Even though my job as Policy Director means I spend a fair amount of time sitting at my desk and staring at my computer, I also get to play "in the field" giving chart talks or running budget exercises.
Even though my job as Policy Director means I spend a fair amount of time sitting at my desk and staring at my computer, I also get to play "in the field" giving chart talks or running budget exercises. Earlier this month, I conducted a "Principles and Priorities" exercise at American University, and had a a wonderful "teaching moment" where I was able to link the hypothetical budget simulation to perhaps the primary fiscal policy debate that will surround President-Elect Obama as his administration sets their priorities.
In the exercise, students divide into groups and act like special congressional committees designated with making budget choices. They pick choices in four areas: domestic discretionary spending, defense and national security spending, taxes and revenues, and entitlements. Groups can either cut programs or increase taxes to reduce the deficit, or spend more on programs they consider important, or cut taxes to increase the deficit.
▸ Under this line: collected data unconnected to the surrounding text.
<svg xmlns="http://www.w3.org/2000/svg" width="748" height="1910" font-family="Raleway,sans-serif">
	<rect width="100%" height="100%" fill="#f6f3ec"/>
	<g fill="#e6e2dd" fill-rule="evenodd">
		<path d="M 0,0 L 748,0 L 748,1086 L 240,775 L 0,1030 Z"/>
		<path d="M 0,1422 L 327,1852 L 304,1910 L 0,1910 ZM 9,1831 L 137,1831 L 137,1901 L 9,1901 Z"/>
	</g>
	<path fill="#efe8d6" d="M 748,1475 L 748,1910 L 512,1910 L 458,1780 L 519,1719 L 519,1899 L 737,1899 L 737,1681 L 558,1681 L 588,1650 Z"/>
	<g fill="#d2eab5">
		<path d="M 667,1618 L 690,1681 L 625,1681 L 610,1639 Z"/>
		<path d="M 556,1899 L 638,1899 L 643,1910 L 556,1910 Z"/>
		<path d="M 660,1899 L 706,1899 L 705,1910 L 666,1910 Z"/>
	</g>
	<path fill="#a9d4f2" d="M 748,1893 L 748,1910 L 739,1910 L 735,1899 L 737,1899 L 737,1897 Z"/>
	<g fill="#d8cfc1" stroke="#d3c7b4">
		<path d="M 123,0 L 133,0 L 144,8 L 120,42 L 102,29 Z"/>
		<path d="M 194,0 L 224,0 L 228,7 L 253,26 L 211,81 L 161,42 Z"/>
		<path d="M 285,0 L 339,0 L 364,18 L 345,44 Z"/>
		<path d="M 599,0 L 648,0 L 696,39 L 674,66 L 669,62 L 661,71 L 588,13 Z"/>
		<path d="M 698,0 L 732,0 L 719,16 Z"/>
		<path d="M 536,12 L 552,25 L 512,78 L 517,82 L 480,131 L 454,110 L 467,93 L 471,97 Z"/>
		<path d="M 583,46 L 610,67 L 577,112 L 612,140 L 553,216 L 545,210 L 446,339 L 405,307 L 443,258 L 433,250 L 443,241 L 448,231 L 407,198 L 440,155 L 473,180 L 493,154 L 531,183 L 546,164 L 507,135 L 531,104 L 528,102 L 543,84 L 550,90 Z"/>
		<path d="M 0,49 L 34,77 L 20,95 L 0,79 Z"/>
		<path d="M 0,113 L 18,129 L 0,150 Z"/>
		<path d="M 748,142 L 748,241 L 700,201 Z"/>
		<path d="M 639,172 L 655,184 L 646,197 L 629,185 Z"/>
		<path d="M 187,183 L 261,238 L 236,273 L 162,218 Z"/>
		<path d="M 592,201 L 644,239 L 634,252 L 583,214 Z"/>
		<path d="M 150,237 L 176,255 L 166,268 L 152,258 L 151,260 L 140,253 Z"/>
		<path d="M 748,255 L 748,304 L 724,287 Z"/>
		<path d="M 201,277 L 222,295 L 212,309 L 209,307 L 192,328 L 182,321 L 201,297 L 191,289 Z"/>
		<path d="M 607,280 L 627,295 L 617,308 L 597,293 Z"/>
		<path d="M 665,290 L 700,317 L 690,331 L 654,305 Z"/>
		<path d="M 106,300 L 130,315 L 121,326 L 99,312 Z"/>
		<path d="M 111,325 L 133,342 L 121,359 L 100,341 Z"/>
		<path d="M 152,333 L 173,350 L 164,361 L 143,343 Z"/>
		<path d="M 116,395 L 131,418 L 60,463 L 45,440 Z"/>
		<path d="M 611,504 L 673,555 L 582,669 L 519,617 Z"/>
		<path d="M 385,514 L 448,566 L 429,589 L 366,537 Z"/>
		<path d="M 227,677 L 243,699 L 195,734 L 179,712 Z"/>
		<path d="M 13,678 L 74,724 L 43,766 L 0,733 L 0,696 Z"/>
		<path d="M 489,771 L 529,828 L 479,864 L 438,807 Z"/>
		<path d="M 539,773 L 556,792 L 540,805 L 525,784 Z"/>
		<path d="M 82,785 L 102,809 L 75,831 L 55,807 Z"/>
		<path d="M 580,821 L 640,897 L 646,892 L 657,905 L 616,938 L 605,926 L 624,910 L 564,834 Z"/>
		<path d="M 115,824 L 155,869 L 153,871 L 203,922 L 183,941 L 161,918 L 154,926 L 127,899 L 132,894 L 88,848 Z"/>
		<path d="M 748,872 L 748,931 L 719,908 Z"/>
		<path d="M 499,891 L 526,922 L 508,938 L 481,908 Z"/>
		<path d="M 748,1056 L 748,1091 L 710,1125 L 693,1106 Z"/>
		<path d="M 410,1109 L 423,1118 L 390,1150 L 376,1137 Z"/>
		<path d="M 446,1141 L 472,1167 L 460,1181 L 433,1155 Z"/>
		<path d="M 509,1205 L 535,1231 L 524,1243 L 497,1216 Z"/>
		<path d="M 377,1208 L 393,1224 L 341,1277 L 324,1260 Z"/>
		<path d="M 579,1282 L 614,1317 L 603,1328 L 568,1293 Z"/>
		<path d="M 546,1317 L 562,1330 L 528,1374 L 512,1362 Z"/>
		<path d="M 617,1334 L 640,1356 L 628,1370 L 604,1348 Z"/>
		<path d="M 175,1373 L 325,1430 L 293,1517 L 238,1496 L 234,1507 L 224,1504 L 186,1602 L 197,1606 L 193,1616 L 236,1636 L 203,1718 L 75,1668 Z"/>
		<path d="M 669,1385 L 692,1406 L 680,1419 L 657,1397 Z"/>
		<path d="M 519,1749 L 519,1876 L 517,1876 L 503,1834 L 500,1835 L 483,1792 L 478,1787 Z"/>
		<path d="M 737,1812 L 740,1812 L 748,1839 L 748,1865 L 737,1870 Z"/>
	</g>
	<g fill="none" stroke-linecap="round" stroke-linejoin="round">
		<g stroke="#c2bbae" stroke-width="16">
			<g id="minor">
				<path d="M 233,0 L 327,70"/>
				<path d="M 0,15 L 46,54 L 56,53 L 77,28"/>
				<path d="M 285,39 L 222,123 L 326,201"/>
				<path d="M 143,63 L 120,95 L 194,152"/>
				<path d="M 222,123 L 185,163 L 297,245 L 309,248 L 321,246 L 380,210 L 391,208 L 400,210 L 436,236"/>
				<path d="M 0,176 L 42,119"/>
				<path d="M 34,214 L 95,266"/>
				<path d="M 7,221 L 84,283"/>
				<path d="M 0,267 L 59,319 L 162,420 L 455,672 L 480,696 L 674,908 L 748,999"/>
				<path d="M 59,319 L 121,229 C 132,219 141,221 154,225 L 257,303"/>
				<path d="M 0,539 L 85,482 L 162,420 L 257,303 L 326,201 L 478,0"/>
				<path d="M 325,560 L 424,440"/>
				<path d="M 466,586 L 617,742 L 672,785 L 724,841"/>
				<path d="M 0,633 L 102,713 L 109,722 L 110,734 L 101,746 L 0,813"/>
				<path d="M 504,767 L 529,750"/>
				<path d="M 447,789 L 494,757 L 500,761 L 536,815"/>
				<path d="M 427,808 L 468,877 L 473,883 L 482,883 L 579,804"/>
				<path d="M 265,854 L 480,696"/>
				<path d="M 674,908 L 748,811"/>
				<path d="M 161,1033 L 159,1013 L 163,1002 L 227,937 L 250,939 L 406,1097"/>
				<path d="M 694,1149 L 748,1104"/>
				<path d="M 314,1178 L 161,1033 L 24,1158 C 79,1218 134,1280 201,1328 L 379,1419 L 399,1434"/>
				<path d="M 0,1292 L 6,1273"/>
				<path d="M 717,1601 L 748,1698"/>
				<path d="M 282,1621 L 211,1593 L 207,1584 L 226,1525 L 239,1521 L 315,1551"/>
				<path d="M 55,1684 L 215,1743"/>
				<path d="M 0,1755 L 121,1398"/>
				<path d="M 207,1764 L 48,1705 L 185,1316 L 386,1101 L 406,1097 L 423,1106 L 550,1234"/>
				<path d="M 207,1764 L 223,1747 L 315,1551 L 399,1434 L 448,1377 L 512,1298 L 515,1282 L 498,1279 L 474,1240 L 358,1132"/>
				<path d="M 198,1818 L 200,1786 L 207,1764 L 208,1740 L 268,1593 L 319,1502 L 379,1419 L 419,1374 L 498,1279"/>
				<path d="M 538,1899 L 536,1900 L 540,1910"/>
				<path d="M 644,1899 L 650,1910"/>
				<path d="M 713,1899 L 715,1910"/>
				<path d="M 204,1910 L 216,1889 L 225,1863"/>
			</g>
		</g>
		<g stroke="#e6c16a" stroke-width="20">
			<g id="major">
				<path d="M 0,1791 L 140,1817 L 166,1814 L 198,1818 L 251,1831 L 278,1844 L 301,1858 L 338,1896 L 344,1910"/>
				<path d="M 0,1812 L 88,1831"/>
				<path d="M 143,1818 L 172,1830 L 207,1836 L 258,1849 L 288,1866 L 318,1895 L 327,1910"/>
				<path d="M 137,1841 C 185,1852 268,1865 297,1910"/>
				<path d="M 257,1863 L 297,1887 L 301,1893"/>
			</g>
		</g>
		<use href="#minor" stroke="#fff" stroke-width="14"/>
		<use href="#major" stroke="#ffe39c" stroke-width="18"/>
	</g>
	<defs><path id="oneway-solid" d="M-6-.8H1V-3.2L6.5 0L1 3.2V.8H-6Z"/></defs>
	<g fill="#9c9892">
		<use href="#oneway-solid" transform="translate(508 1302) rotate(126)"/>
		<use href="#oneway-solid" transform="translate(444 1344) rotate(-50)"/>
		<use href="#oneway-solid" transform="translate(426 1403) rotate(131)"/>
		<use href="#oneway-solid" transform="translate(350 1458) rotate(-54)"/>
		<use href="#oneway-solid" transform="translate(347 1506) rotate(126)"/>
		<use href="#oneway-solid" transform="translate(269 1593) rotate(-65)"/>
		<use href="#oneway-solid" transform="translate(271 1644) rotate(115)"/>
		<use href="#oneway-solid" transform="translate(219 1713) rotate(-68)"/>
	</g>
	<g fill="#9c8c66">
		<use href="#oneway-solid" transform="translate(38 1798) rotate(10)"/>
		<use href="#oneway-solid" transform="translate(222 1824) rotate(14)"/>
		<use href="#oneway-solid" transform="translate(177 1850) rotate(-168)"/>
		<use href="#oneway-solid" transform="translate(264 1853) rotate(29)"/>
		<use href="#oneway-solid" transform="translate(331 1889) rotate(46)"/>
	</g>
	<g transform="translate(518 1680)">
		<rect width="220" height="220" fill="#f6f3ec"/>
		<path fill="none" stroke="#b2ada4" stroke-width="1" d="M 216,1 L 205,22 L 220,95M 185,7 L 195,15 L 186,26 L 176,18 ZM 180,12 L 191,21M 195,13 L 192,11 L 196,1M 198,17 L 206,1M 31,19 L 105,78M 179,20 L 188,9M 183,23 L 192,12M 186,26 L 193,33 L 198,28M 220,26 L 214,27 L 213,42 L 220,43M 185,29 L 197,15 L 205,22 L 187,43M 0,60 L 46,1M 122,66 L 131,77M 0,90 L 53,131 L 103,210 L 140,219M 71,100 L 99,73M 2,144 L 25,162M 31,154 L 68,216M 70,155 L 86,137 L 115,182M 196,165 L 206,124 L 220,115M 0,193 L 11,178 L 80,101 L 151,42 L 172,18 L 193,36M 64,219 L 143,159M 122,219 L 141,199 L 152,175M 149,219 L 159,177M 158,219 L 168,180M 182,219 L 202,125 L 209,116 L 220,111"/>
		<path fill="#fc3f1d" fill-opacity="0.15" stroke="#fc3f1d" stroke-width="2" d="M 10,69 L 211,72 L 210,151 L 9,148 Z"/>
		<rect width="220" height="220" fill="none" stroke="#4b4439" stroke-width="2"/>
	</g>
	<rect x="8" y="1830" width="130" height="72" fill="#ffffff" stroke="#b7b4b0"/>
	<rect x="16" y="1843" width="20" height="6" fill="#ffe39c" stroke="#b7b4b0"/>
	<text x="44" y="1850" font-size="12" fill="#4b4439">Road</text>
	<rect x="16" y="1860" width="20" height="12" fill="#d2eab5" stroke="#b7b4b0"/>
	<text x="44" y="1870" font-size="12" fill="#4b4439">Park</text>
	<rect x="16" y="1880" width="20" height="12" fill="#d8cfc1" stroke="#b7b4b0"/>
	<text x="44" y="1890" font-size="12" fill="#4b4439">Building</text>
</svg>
At the beginning of the exercise they are supposed to develop a target goal for the deficit and by the end they add up their choices to see how they did. Because we are an organization that stresses fiscal responsibility, the students tend to think the more they can do to lower the projected $8 trillion deficit over the next ten years, the better.
During the deliberations in this class, there were two groups in particular that seemed really into the exercise–asking questions, taking heated votes, and working up until the last minute. When all of the groups gathered to report their findings, I turned to them first.
One of the groups decided that they were going to raise taxes across-the-board and reduce spending on some specific domestic programs. They wound up cutting the deficit by about $1.7 trillion over 10 years. The next group decided to increase the deficit by about $400 billion over 10-years. Their main reason: they enacted an Obama-like expansion of health insurance, increased education funding and some other domestic spending, and only raised taxes on upper-income individuals. When I pointed out they were the first group I had seen in a while that increased the deficit, they responded that it was important to invest in domestic programs, especially health care reform.
I told the class that this was the exact debate President-Elect Obama will face among his Democratic advisors and constituents. The current economic crisis has hidden much of this tension as Democrats and many Republicans agree that increasing the deficit is necessary in order to work our way out of the immediate economic slowdown. For the Obama administration’s plans beyond the immediate crisis the tension is likely to come to the fore as there will be a debate between whether Obama should enact numerous and likely expensive priorities in his progressive agenda without regard for its effect on the budget deficit, or whether he needs to either temper his priorities while deficits are large, or pay for his initiatives with an eye towards getting the budget back on the path toward balance.
This fissure in the Democratic party stems in large part from early debates in the Clinton Administration about whether it should place deficit reduction ahead of priorities like tax cuts and increased domestic spending (the deficit cutters are said to have "won" the argument). I recommend this New York Times Magazine story for a good rundown of this history. The history lesson is part of a larger article about (at the time candidate) Obama’s thinking on economic policy. The story has a great web-title that highlights the difficult line Obama will have to walk: "Barack Obama, A Free-Market-Loving, Big Spending, Fiscally Conservative Wealth Redistributionist."
There does seem to be an attempt by those representing the two "sides" to have a dialogue about what they agree on and don’t agree on. The NYT Magazine article has some of this, as does a Times Op-Ed last week entitled "No More Economic False Choices," by former Clinton Treasury Secretary Robert Rubin and progressive economist Jared Bernstein which discusses their areas of agreement and disagreement, and their recommendations for an Obama administration.
As I explained the competing views to the students during the budget exercise, I wrapped up by making it clear that as far as The Concord Coalition is concerned, the answers to the numerous fiscal challenges faced by the next president will have to involve both an understanding that spending in ways that increases future economic growth is important, but also that there is no reason for us to not prioritize so that we can increase spending in those areas and reduce spending in areas less helpful to the economy. Increasing revenues also needs to be part of the equation and if done properly, would not unduly harm economic growth. The bottom line is that getting back to long-term fiscal responsibility is essential for a sound economy in the future and for ensuring the younger generations that these students represent have the same economic opportunity that prior generations of Americans have had.